§ **Exercise prompt**: Filter the entries for the word "Datasheet". Copy each line that has it.

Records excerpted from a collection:

--

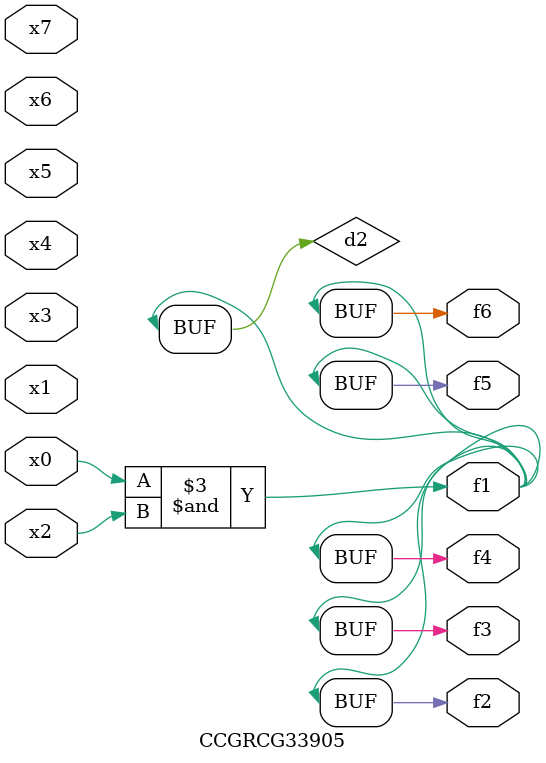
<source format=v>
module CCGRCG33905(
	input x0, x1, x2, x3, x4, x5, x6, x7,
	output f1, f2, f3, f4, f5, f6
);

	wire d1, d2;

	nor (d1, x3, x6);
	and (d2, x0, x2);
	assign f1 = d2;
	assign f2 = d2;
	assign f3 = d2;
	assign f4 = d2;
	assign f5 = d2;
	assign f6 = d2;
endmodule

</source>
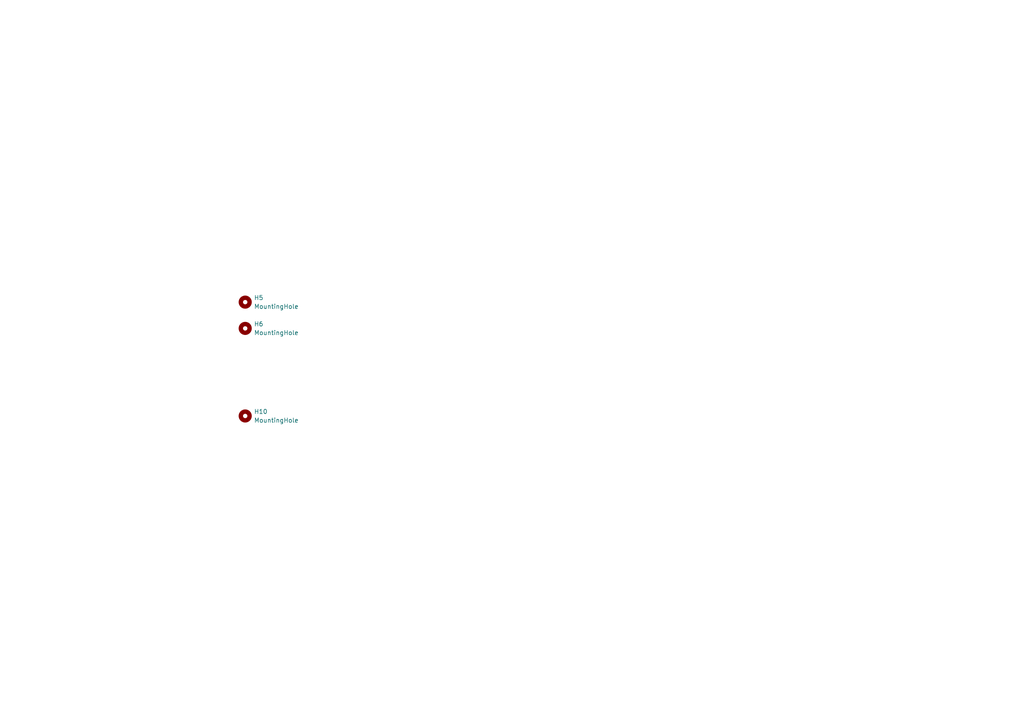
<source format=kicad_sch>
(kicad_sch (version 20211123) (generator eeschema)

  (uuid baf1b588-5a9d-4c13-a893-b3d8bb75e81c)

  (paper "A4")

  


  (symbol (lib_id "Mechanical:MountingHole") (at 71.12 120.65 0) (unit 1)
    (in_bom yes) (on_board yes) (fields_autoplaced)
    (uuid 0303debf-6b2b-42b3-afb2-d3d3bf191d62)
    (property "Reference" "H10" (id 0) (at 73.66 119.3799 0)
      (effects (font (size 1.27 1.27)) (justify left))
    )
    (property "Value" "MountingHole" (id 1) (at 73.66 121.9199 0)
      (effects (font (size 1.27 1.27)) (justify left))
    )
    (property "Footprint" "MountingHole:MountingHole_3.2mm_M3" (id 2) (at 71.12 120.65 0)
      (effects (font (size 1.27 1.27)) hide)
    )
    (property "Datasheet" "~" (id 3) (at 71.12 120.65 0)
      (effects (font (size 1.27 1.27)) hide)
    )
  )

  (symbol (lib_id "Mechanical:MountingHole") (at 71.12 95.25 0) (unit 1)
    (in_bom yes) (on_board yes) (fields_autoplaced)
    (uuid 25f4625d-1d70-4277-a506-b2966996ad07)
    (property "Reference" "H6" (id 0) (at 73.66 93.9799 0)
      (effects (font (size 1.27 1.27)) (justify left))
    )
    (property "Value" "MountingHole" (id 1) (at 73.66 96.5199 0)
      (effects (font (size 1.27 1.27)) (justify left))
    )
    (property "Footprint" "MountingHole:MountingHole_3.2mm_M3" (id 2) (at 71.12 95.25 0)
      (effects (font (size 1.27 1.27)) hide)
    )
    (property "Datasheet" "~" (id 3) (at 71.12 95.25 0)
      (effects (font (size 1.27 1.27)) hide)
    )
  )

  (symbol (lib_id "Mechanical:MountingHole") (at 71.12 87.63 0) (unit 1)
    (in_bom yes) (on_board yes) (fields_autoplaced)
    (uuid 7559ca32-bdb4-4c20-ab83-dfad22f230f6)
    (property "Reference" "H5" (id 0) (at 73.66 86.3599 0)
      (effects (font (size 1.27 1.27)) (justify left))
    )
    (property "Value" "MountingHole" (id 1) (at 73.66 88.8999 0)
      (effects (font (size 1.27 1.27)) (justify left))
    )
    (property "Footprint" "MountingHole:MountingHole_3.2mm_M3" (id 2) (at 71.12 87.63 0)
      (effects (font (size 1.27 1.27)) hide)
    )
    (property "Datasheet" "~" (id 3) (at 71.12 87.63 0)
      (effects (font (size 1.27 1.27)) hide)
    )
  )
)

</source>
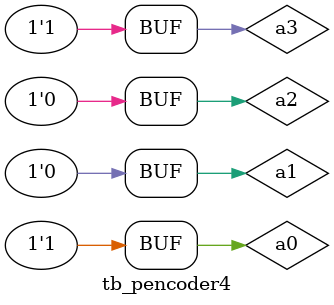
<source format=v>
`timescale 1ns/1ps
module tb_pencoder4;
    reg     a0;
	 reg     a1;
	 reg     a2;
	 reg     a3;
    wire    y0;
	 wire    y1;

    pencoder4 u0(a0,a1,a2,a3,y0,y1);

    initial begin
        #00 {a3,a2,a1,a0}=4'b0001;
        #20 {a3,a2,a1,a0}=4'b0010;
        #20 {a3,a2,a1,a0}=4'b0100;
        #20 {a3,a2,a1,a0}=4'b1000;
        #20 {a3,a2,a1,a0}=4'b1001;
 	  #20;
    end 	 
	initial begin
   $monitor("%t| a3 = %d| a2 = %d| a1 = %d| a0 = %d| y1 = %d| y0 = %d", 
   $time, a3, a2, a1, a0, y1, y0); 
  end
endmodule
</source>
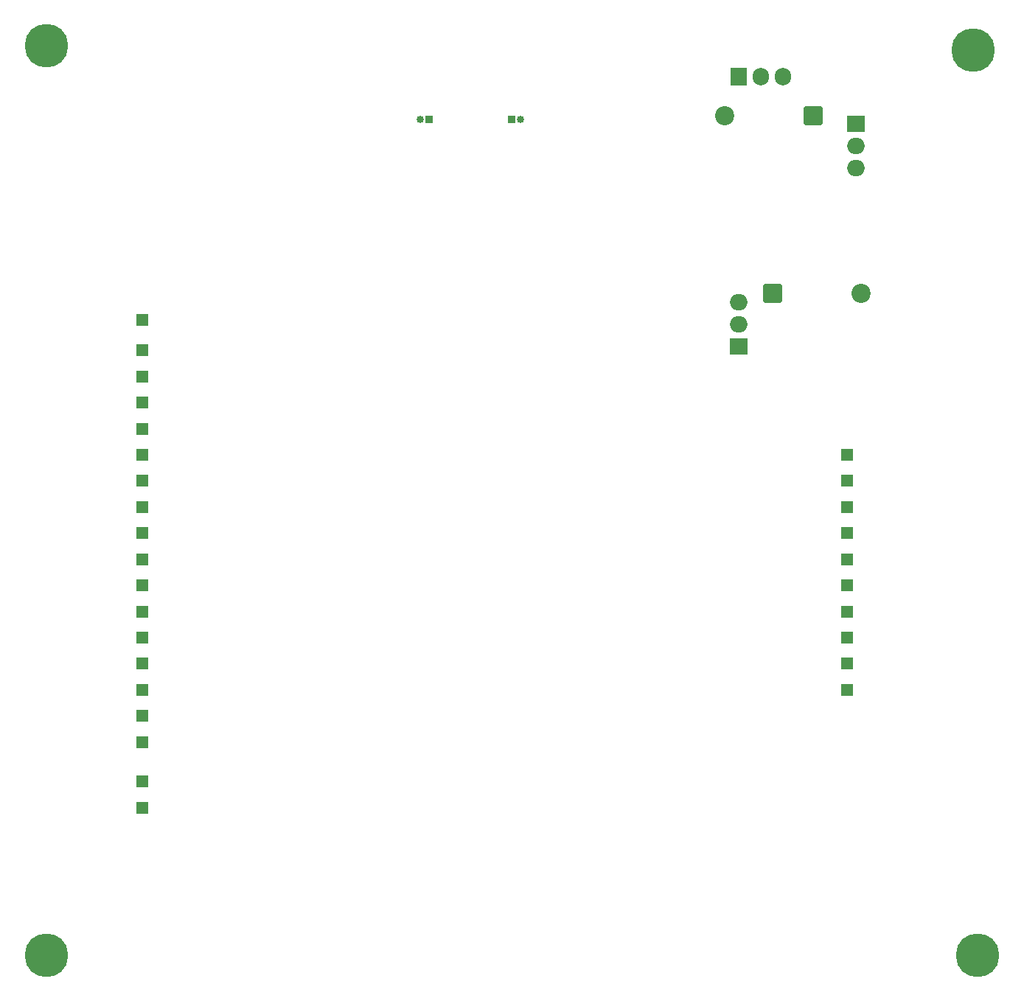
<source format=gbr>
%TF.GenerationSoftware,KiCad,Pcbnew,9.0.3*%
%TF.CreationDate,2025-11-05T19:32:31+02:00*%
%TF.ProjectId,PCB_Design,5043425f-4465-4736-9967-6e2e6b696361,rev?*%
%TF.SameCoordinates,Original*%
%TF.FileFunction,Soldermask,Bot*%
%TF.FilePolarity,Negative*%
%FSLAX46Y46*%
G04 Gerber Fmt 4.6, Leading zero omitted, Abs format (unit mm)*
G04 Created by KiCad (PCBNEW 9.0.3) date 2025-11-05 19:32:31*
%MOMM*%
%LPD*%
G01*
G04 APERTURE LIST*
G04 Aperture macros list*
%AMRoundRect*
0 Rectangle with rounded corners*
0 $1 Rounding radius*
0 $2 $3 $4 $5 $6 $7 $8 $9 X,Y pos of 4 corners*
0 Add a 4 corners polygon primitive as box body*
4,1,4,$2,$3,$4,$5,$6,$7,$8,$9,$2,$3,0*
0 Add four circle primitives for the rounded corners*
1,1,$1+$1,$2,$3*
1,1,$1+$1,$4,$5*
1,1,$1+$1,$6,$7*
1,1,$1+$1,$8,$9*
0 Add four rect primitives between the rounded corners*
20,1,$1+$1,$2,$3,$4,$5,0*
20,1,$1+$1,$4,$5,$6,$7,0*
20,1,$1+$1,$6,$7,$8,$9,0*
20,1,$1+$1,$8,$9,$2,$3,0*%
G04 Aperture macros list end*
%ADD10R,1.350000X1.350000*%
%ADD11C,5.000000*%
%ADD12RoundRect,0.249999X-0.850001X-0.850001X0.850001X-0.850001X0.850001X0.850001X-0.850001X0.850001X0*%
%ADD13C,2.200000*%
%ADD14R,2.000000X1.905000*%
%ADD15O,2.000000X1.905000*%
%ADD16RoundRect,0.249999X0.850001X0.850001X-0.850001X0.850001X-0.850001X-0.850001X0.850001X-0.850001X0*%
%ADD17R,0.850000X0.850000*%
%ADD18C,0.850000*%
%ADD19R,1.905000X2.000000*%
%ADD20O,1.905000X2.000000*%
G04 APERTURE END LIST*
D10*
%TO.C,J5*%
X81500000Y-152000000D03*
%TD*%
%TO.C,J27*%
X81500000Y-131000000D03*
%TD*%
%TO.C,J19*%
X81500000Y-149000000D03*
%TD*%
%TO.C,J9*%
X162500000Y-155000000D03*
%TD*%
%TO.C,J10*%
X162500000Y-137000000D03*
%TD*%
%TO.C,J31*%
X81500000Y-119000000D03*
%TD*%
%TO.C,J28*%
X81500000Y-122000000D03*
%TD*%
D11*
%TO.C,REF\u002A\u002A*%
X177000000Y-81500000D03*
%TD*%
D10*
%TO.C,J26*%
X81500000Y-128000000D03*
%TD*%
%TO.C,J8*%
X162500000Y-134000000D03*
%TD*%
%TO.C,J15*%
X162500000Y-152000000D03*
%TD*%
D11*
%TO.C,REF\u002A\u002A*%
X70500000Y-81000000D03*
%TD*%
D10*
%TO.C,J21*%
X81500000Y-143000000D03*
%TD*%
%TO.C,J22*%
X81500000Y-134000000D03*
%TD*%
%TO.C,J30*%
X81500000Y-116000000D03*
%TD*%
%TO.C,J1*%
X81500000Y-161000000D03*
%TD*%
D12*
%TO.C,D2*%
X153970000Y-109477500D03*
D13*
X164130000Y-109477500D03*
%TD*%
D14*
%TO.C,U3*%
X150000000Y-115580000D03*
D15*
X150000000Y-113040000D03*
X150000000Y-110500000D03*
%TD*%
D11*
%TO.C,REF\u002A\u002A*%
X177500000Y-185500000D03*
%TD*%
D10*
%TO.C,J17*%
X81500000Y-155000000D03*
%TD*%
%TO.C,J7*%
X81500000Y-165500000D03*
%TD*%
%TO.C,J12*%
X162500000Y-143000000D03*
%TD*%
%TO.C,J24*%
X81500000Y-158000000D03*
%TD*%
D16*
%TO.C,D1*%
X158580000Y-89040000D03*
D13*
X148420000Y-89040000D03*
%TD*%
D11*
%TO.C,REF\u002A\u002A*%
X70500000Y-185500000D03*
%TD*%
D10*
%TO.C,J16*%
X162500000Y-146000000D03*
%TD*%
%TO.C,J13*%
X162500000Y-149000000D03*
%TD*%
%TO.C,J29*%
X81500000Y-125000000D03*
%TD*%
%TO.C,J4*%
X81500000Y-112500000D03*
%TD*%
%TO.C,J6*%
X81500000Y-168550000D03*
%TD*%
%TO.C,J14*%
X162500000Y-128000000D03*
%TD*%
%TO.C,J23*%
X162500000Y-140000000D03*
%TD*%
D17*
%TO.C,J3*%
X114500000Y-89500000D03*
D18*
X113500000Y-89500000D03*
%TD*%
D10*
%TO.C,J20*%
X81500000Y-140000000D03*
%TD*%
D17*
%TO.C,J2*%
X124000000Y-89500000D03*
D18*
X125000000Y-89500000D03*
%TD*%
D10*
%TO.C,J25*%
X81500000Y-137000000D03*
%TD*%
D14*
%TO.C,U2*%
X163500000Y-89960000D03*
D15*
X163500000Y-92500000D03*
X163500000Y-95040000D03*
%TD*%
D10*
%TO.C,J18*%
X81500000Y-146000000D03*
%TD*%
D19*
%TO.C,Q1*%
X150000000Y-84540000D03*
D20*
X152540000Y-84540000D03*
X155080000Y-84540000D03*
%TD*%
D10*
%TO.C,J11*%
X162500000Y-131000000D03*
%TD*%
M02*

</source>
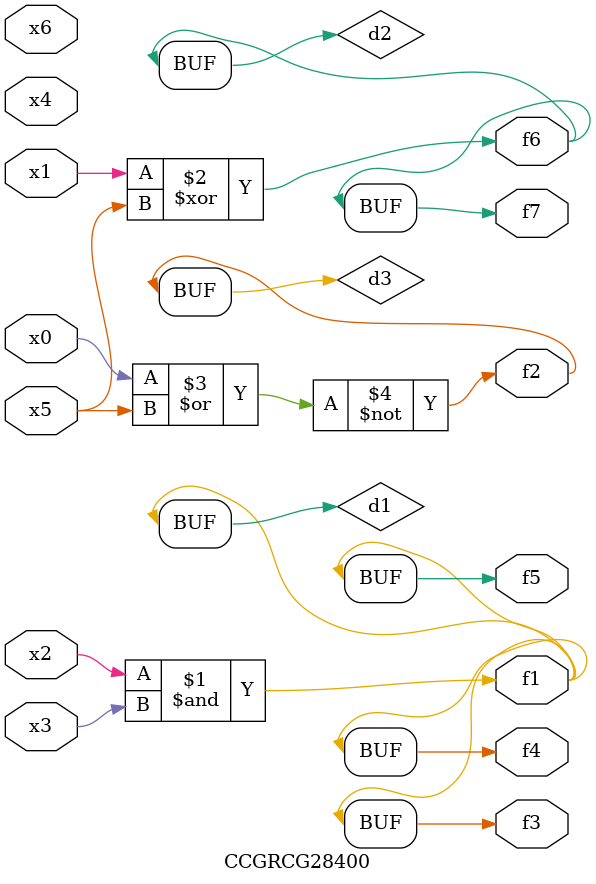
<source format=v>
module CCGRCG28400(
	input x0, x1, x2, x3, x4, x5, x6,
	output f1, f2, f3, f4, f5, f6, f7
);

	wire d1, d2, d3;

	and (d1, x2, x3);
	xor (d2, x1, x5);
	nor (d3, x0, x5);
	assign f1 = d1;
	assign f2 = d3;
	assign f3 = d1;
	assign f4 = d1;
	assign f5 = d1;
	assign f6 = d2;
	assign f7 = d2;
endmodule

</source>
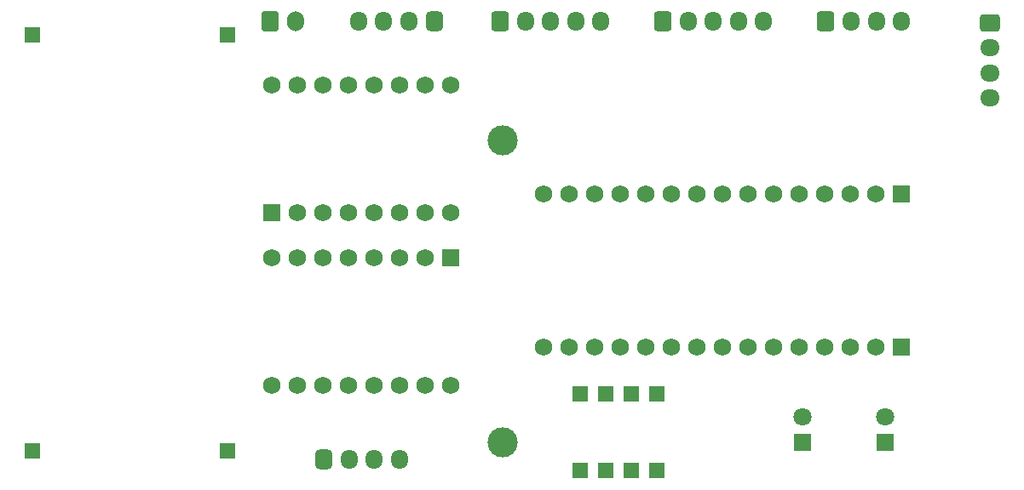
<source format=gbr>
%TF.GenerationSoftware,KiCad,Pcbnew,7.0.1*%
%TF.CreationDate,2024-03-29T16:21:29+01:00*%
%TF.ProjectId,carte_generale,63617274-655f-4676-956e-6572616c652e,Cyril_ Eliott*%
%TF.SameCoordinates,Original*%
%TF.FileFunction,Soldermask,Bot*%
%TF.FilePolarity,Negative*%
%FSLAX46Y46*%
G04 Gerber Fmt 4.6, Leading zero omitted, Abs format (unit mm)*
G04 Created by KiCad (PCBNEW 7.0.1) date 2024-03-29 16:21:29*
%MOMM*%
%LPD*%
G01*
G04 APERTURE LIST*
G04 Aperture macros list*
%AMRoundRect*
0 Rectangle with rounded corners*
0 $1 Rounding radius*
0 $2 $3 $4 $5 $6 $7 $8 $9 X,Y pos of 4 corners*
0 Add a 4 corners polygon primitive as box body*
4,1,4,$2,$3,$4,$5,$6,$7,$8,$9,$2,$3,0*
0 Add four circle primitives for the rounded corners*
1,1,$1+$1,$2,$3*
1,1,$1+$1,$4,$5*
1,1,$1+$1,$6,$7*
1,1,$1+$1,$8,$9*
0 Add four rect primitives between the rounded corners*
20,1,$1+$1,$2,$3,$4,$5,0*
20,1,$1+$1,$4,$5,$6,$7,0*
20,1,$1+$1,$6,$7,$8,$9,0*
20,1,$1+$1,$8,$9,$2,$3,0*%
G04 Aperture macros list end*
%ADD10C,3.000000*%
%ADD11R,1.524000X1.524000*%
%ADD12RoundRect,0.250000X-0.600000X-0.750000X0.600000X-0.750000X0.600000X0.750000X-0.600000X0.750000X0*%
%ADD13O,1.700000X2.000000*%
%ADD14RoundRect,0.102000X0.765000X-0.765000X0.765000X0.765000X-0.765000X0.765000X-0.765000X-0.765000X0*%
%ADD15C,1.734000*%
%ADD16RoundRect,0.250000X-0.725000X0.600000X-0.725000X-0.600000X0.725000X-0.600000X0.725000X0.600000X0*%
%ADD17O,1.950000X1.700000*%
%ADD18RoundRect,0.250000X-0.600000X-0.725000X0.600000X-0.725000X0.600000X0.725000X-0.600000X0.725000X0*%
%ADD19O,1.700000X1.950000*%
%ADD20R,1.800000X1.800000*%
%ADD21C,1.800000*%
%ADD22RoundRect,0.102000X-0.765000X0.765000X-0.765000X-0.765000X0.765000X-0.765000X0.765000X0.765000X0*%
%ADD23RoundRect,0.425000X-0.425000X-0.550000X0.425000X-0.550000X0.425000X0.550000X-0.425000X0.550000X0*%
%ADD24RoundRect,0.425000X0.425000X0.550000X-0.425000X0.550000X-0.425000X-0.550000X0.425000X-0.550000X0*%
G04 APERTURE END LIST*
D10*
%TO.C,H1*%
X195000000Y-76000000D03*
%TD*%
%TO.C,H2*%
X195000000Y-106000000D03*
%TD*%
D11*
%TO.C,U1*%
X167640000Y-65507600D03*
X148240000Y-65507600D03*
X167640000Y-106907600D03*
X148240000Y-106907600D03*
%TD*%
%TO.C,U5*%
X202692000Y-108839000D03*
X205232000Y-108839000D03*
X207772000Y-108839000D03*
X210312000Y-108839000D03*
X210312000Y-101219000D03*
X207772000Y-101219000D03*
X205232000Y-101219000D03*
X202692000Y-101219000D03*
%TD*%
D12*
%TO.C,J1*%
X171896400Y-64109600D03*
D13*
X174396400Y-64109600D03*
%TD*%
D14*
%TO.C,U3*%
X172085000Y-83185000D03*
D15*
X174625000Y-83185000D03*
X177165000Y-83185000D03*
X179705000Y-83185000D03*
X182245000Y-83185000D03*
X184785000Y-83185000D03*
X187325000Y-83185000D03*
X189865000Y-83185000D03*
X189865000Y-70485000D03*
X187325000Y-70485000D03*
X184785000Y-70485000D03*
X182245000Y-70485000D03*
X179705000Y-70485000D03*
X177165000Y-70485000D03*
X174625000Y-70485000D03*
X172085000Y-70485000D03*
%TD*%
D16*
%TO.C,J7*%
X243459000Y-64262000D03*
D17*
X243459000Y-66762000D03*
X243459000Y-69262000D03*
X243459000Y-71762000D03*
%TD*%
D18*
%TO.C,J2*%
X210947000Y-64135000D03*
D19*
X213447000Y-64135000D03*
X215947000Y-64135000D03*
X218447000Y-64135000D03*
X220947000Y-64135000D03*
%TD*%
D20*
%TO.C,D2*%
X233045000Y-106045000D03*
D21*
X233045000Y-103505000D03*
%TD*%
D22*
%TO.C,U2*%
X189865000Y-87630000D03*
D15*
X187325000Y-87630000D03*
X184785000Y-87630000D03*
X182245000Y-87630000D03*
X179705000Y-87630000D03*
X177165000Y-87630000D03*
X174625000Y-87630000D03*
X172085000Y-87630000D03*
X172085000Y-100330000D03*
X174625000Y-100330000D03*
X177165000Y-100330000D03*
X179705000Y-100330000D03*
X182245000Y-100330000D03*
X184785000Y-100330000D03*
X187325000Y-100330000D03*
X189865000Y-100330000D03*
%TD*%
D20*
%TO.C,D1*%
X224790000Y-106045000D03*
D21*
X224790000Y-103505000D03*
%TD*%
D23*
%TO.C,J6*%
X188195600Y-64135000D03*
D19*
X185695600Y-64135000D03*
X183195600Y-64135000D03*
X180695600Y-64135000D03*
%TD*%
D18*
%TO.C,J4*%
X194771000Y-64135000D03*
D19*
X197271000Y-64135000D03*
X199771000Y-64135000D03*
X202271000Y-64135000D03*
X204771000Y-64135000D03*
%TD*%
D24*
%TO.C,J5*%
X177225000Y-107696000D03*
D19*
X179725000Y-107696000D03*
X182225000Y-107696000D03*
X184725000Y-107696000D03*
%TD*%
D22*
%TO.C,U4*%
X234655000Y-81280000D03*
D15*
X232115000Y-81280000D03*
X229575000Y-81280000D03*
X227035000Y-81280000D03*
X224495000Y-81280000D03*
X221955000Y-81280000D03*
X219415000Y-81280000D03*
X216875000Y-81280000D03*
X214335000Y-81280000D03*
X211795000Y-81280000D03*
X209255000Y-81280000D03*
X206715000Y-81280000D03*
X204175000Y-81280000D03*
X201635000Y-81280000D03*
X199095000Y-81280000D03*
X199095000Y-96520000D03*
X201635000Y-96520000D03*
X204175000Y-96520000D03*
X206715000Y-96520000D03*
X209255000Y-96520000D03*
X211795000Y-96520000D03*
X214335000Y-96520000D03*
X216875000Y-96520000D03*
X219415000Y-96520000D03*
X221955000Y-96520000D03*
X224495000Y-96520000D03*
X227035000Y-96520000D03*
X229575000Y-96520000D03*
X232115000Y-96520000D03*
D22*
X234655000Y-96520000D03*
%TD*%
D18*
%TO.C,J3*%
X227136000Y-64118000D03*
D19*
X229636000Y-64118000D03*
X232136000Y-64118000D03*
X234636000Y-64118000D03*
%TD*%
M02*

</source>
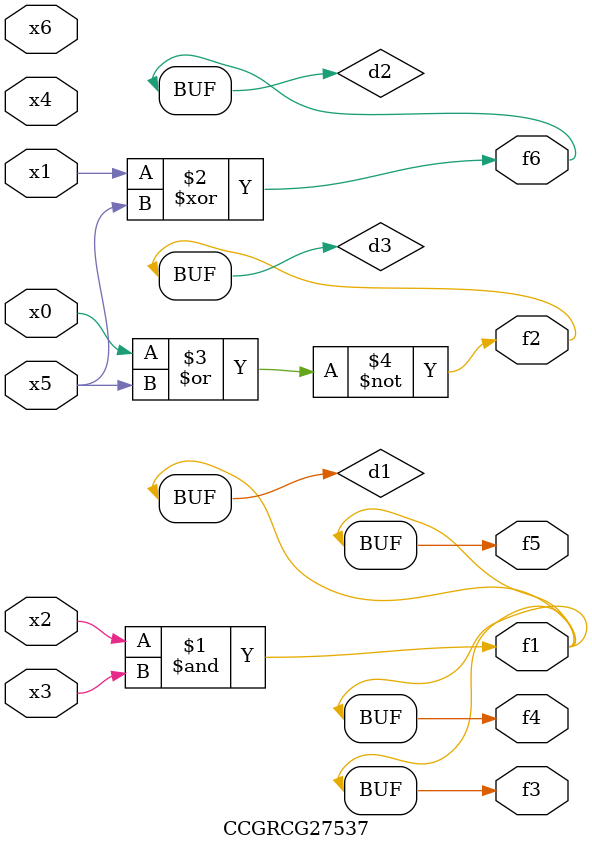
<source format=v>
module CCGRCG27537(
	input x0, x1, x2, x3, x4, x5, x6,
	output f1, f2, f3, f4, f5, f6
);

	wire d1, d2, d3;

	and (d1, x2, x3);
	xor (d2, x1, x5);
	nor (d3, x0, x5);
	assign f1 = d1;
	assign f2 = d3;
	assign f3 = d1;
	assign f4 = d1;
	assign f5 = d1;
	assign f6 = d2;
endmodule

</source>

--

§ **Answer to this exercise**:
    (property "Datasheet" "~" (id 3) (at 71.12 120.65 0)
    (property "Datasheet" "~" (id 3) (at 71.12 95.25 0)
    (property "Datasheet" "~" (id 3) (at 71.12 87.63 0)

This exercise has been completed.